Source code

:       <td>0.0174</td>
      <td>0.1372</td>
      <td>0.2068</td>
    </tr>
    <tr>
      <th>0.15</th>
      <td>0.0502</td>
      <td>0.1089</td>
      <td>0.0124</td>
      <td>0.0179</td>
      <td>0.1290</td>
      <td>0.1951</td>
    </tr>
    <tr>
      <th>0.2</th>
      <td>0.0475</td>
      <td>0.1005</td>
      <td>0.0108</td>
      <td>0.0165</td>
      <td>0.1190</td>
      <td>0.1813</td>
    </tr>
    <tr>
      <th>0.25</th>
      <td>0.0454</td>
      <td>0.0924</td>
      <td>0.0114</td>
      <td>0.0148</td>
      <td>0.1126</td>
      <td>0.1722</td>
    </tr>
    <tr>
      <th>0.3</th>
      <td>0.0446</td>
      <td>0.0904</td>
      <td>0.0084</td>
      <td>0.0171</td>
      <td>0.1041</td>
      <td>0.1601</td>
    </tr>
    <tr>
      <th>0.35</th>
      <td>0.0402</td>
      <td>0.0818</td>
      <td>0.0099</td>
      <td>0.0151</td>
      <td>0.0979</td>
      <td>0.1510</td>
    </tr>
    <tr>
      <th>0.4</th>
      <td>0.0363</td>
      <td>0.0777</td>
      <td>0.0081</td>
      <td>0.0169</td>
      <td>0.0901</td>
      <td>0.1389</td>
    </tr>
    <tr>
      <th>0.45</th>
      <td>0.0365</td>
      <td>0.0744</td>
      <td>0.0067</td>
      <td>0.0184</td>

## [Aim of the exercise]
Reproduce verbatim the lines above, from the line with "<td>0.0108</td>" through the line with "<td>0.0901</td>".

## [Written response]
      <td>0.0108</td>
      <td>0.0165</td>
      <td>0.1190</td>
      <td>0.1813</td>
    </tr>
    <tr>
      <th>0.25</th>
      <td>0.0454</td>
      <td>0.0924</td>
      <td>0.0114</td>
      <td>0.0148</td>
      <td>0.1126</td>
      <td>0.1722</td>
    </tr>
    <tr>
      <th>0.3</th>
      <td>0.0446</td>
      <td>0.0904</td>
      <td>0.0084</td>
      <td>0.0171</td>
      <td>0.1041</td>
      <td>0.1601</td>
    </tr>
    <tr>
      <th>0.35</th>
      <td>0.0402</td>
      <td>0.0818</td>
      <td>0.0099</td>
      <td>0.0151</td>
      <td>0.0979</td>
      <td>0.1510</td>
    </tr>
    <tr>
      <th>0.4</th>
      <td>0.0363</td>
      <td>0.0777</td>
      <td>0.0081</td>
      <td>0.0169</td>
      <td>0.0901</td>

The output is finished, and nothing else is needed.